-- Records provided follows --

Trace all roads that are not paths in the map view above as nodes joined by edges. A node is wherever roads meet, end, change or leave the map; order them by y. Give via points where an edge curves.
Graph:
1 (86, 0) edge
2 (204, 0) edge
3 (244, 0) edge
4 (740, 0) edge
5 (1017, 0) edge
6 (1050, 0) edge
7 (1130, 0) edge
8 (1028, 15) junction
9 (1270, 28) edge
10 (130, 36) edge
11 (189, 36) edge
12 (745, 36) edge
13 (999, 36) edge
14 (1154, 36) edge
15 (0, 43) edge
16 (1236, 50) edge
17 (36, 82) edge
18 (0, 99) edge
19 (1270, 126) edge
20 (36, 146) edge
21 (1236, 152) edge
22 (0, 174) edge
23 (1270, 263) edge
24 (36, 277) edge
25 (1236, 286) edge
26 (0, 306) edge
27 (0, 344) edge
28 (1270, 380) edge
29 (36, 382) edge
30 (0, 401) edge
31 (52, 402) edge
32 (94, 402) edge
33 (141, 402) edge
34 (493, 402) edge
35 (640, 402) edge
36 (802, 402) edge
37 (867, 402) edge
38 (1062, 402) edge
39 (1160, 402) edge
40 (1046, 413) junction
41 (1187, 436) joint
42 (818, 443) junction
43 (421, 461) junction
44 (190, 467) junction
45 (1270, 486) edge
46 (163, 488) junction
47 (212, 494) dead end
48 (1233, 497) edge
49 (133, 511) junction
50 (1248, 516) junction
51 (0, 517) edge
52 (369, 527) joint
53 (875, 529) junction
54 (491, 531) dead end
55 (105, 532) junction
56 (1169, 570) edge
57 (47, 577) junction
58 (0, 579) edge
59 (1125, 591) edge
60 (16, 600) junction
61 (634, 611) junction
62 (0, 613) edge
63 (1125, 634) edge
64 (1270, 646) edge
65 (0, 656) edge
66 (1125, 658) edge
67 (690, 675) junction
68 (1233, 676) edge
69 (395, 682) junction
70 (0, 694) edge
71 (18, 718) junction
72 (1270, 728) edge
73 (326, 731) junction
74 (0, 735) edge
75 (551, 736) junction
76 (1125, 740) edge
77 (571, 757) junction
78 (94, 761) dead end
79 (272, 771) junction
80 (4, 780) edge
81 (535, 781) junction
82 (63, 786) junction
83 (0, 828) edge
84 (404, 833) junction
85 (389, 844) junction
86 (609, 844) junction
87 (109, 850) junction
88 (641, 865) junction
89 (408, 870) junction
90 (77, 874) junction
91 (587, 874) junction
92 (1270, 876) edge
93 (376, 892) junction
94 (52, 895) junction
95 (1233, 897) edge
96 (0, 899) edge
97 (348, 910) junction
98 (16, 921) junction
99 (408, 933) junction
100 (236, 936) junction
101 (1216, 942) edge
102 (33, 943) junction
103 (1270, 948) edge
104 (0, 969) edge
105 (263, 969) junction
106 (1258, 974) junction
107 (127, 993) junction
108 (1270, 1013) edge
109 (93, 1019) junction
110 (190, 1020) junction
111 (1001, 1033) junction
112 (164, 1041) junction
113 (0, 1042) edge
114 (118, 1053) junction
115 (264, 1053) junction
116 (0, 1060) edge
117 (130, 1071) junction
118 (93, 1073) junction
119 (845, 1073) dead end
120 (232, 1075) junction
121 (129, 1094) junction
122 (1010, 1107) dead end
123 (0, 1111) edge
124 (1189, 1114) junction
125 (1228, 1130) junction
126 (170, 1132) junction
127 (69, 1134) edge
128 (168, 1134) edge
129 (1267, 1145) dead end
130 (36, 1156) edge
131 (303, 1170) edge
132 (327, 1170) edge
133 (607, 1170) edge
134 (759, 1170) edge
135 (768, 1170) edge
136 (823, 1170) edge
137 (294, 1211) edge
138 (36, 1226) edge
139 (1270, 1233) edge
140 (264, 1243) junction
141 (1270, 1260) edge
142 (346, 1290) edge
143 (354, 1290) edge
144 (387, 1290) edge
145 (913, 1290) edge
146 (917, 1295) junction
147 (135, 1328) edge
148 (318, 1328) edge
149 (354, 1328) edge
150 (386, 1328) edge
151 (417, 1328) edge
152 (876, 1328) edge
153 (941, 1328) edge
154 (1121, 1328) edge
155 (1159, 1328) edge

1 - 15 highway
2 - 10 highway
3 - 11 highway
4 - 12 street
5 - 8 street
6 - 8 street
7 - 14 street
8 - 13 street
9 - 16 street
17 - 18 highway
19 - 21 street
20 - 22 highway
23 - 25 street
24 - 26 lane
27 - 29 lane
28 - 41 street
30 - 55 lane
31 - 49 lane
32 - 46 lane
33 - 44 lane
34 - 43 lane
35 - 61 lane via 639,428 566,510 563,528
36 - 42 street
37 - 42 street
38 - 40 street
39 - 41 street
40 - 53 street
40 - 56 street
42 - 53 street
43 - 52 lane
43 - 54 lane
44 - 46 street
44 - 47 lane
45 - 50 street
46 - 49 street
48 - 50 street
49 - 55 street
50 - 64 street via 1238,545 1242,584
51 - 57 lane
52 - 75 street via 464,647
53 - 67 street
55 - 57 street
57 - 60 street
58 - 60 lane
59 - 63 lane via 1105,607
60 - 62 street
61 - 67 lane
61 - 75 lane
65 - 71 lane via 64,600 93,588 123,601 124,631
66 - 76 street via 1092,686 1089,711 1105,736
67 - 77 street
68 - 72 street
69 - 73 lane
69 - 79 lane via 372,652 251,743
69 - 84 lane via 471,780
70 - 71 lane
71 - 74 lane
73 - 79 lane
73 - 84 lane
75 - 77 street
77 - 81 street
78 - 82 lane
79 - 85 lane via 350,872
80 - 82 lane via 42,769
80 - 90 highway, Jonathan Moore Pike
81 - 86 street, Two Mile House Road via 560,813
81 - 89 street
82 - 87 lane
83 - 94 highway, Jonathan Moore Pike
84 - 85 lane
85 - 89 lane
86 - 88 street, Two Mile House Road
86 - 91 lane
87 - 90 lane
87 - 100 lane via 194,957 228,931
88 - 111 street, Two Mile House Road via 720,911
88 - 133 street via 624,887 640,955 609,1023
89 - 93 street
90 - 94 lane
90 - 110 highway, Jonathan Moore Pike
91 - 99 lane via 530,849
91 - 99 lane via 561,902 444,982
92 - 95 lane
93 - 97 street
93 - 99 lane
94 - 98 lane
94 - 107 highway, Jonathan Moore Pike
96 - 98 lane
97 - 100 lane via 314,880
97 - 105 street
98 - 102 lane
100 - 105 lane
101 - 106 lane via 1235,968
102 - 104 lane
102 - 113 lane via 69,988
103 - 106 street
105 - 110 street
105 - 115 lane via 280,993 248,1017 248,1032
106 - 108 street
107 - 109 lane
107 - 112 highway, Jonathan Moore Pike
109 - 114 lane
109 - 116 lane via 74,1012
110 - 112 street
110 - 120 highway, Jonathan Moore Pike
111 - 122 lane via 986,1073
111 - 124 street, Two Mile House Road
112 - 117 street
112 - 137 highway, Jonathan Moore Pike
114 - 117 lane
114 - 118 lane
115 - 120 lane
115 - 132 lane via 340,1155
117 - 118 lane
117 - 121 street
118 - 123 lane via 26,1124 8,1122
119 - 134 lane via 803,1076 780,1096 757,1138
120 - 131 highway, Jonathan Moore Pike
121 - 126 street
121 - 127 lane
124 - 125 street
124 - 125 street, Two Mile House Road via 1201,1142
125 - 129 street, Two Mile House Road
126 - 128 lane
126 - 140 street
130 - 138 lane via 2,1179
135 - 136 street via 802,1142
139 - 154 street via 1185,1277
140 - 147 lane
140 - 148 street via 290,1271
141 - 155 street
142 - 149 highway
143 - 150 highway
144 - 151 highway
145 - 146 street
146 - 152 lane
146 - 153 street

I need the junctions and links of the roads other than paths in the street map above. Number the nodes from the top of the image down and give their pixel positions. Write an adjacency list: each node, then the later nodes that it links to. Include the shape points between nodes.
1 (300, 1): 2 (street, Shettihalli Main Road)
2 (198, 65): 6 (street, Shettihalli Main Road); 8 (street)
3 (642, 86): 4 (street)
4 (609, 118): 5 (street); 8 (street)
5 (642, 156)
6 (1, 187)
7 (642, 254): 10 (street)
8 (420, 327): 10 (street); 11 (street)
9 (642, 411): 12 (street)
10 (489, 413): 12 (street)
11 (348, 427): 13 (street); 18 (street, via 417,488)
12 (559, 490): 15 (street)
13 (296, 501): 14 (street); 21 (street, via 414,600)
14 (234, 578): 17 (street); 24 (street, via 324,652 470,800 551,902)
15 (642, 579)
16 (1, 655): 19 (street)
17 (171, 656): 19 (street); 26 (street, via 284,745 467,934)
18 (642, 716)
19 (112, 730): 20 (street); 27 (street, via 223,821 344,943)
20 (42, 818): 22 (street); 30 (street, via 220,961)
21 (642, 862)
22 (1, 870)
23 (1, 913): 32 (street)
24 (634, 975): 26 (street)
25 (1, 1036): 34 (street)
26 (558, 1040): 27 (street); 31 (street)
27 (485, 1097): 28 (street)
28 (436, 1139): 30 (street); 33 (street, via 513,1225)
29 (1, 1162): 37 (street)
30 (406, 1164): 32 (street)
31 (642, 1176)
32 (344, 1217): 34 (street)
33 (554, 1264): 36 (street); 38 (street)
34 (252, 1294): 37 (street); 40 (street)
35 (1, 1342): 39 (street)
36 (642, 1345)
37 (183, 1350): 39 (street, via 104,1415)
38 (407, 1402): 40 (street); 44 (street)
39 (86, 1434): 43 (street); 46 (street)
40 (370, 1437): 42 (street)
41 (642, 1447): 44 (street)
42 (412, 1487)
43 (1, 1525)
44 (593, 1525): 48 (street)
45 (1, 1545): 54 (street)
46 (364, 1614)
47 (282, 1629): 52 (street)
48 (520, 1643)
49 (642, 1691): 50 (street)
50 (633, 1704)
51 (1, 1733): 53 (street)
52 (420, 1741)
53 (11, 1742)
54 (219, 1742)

-- Records provided concluded --

§ Exercise details: State the number of lines in the data that carry "points", and add nothing to it.

§ Finished task: 2